От удовольствия у меня побежали мурашки. Он был напуган, и в первый раз в жизни я увидел в нем страх и бессилие.

– Прибери это говно, – приказал он.

И пока я, улыбаясь, прибирал это говно, тысячи вопросов, как голодные курицы, поклевывали гумно моего мозга.

* * *

Трудно было представить, что ждало нас дальше.

Через несколько дней после бойни в курятнике начали происходить странные вещи, – чем дальше, тем более странные, – и с каждым днем во мне крепла уверенность, что реальность дала трещину, что она никогда не будет прежней из-за невероятных, абсурдных событий, которые на нее повлияли.

Во-первых, мы стали находить собачье дерьмо, разбросанное по двору. Обычно возле колышка, где раньше привязывали Собаку.

На дворе постоянно появлялись четкие отпечатки собачьих лап. Они шли вокруг свинарника и чана с подливкой; мы пытались выяснить, не пролезла ли через щели в заборе какая-нибудь бродячая собака, но следы никуда не вели и заканчивались внезапно. Будто тварь, оставившая их, падала с неба. Отец заделал щели в заборе колючей проволокой, но следы и дерьмо никуда не делись.

Иногда ночами я слышал далекое поскуливание, хорошо мне знакомое; оно больше походило на плач младенца, чем на голос зверя. Эхо разносилось по полям и через тополиные рощи пробиралось под двери и окна нашего старого дома, не давая мне заснуть.

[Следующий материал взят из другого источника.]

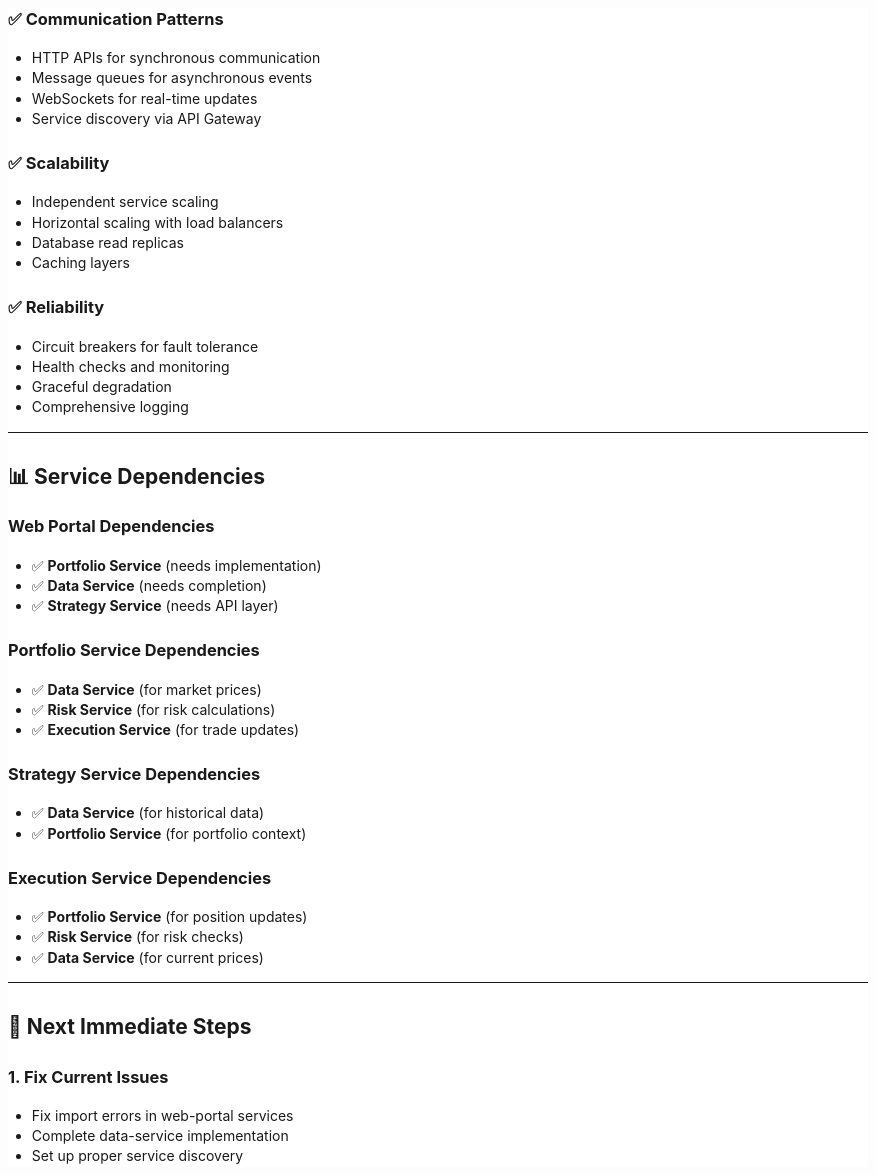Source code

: ### **✅ Communication Patterns**
- HTTP APIs for synchronous communication
- Message queues for asynchronous events
- WebSockets for real-time updates
- Service discovery via API Gateway

### **✅ Scalability**
- Independent service scaling
- Horizontal scaling with load balancers
- Database read replicas
- Caching layers

### **✅ Reliability**
- Circuit breakers for fault tolerance
- Health checks and monitoring
- Graceful degradation
- Comprehensive logging

---

## 📊 **Service Dependencies**

### **Web Portal Dependencies**
- ✅ **Portfolio Service** (needs implementation)
- ✅ **Data Service** (needs completion)
- ✅ **Strategy Service** (needs API layer)

### **Portfolio Service Dependencies**
- ✅ **Data Service** (for market prices)
- ✅ **Risk Service** (for risk calculations)
- ✅ **Execution Service** (for trade updates)

### **Strategy Service Dependencies**
- ✅ **Data Service** (for historical data)
- ✅ **Portfolio Service** (for portfolio context)

### **Execution Service Dependencies**
- ✅ **Portfolio Service** (for position updates)
- ✅ **Risk Service** (for risk checks)
- ✅ **Data Service** (for current prices)

---

## 🎯 **Next Immediate Steps**

### **1. Fix Current Issues**
- Fix import errors in web-portal services
- Complete data-service implementation
- Set up proper service discovery
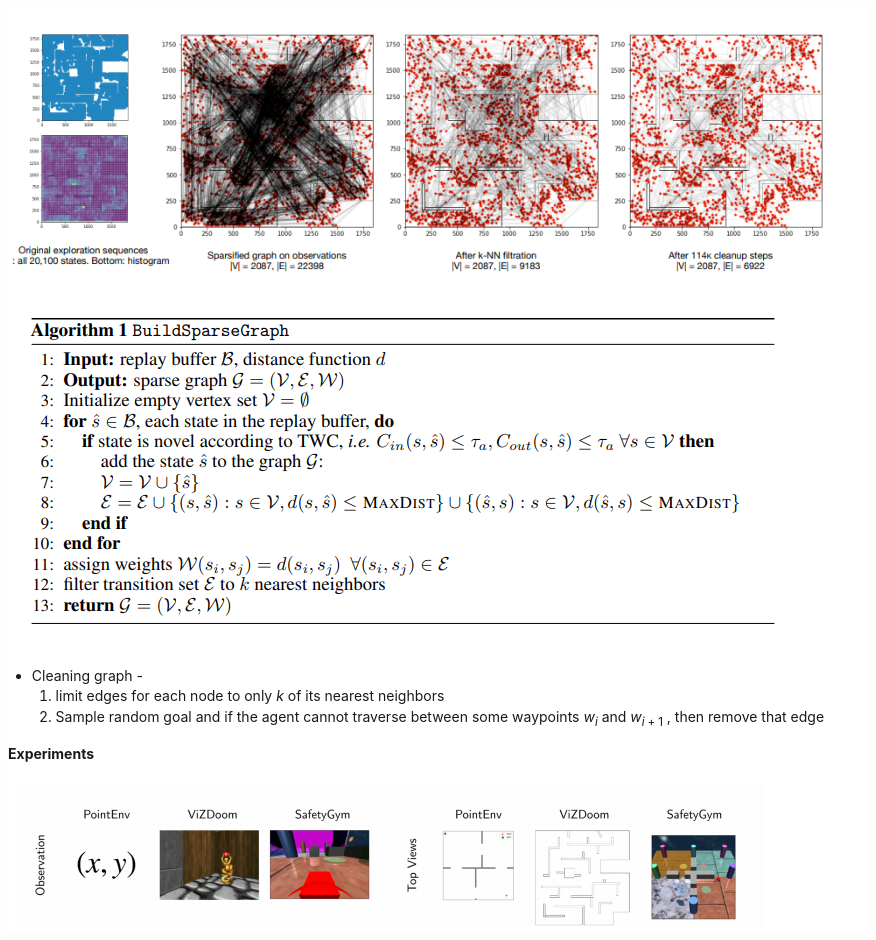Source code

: ![Structural%20Abstraction%20in%20RL%20f6eaae97eaee49c6b939b07d3c31a710/Untitled%2015.png](Structural%20Abstraction%20in%20RL%20f6eaae97eaee49c6b939b07d3c31a710/Untitled%2015.png)

![Structural%20Abstraction%20in%20RL%20f6eaae97eaee49c6b939b07d3c31a710/Untitled%2016.png](Structural%20Abstraction%20in%20RL%20f6eaae97eaee49c6b939b07d3c31a710/Untitled%2016.png)

- Cleaning graph -
    1. limit edges for each node to only $k$ of its nearest neighbors
    2. Sample random goal and if the agent cannot traverse between some waypoints $w_i$  and $w_{i+1}$ , then remove that edge

**Experiments**

![Structural%20Abstraction%20in%20RL%20f6eaae97eaee49c6b939b07d3c31a710/Untitled%2017.png](Structural%20Abstraction%20in%20RL%20f6eaae97eaee49c6b939b07d3c31a710/Untitled%2017.png)
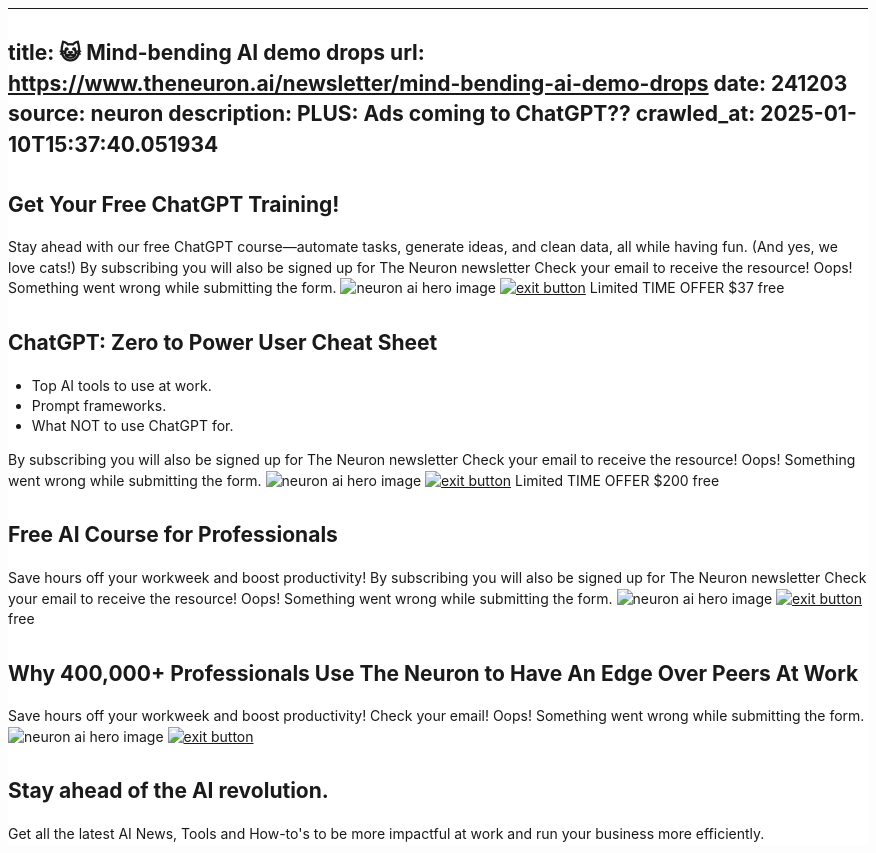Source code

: 
---
title: 😺 Mind-bending AI demo drops
url: https://www.theneuron.ai/newsletter/mind-bending-ai-demo-drops
date: 241203
source: neuron
description: PLUS: Ads coming to ChatGPT??
crawled_at: 2025-01-10T15:37:40.051934
---

## Get Your Free ChatGPT Training!
Stay ahead with our free ChatGPT course—automate tasks, generate ideas, and clean data, all while having fun. (And yes, we love cats!)
By subscribing you will also be signed up for The Neuron newsletter
Check your email to receive the resource!
Oops! Something went wrong while submitting the form.
![neuron ai hero image](https://cdn.prod.website-files.com/6448e9681edf2806b1318b9a/674f0059dbfaa0751c7d24ef_dct_128_a__2_-removebg-preview.png)
[![exit button](https://cdn.prod.website-files.com/6448e9681edf2806b1318b9a/66a243d6b15b7ffc57078182_Exit%20Icon.svg)](https://www.theneuron.ai/newsletter/<#>)
Limited TIME OFFER
$37
free
## ChatGPT: Zero to Power User Cheat Sheet
  * Top AI tools to use at work.
  * Prompt frameworks.
  * What NOT to use ChatGPT for.


By subscribing you will also be signed up for The Neuron newsletter
Check your email to receive the resource!
Oops! Something went wrong while submitting the form.
![neuron ai hero image](https://cdn.prod.website-files.com/6448e9681edf2806b1318b9a/674f007d9bd056dbf8586e10_dct%20129%20c%20\(2\).jpg)
[![exit button](https://cdn.prod.website-files.com/6448e9681edf2806b1318b9a/66a243d6b15b7ffc57078182_Exit%20Icon.svg)](https://www.theneuron.ai/newsletter/<#>)
Limited TIME OFFER
$200
free
## Free AI Course for Professionals
Save hours off your workweek and boost productivity!
By subscribing you will also be signed up for The Neuron newsletter
Check your email to receive the resource!
Oops! Something went wrong while submitting the form.
![neuron ai hero image](https://cdn.prod.website-files.com/6448e9681edf2806b1318b9a/674f00f5b956bfb17d89f679_dct_128_b__2_-removebg-preview.png)
[![exit button](https://cdn.prod.website-files.com/6448e9681edf2806b1318b9a/66a243d6b15b7ffc57078182_Exit%20Icon.svg)](https://www.theneuron.ai/newsletter/<#>)
free
## Why 400,000+ Professionals Use The Neuron to Have An Edge Over Peers At Work
Save hours off your workweek and boost productivity!
Check your email!
Oops! Something went wrong while submitting the form.
![neuron ai hero image](https://cdn.prod.website-files.com/6448e9681edf2806b1318b9a/674f017c59ed83587dc1b8ab_DCT%20137%20f%20\(3\).jpg)
[![exit button](https://cdn.prod.website-files.com/6448e9681edf2806b1318b9a/66a243d6b15b7ffc57078182_Exit%20Icon.svg)](https://www.theneuron.ai/newsletter/<#>)
## Stay ahead of the AI revolution.
Get all the latest AI News, Tools and How-to's to be more impactful at work and run your business more efficiently.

Мать, которую почти покинули силы, без конца твердила, что наш дом проклят и мы должны его сжечь. Отец смотрел на нее мутными глазами, говоря, что вместо мозгов у нее теперь опухоль.

Однажды я проснулся часа в два ночи, пошел в туалет, и, пока стоял перед унитазом, услышал доносящееся с улицы бряканье металла, более громкое, чем храп отца.

Кланг клинг кланг.

Клинг, кланг, клинг.

Я подбежал к окну, даже не натянув штаны, распахнул ставни и прищурился, вглядываясь в темноту: ничего не было видно, кроме неясных силуэтов колышка и цепи, оставшихся там с того дня, как Собака отошла в лучший мир. А она действительно сейчас в лучшем мире? Или каким-то непонятным образом осталась в нашем дворе, на наших землях? Чтобы нас истязать?

Утром отец вырвал колышек и выбросил цепь. С каждым днем он выглядел все более нервным и уставшим.

Я злорадно ухмылялся.

До нас дошли слухи, что на почтальона из Орласко, когда он возвращался на велосипеде со смены, напала собака; она тихо подкралась сзади и бросилась на него, откусив изрядный кусочек икры, как будто это сочный бифштекс из телятины.

На границах нашей реальности что-то витало, какая-то сущность, пахнущая псиной, сырой шерстью и ненавистью.

Мы все это знали.

Даже моя мать. Особенно моя мать. Может, все дело в том, говорил я себе, что одной ногой она уже перешагнула черту, отделяющую нас от другого мира.

Отец то и дело наведывался в погреб. Он перестал донимать меня, бить и издеваться. Я знал, что он о чем-то напряженно думает. Знал, что он тоже слышит это мистическое поскуливание, исходившее из самих атомов земли, которая нас кормит. Глаза у него потухли, он целыми днями молчал и за несколько недель постарел лет на пятнадцать, то есть стал тем, кем был всегда: тенью, привидением, жалким подобием человека, ошибкой природы. Но каждый раз, когда он встречался со мной глазами, я видел в них неизменный злобный огонек.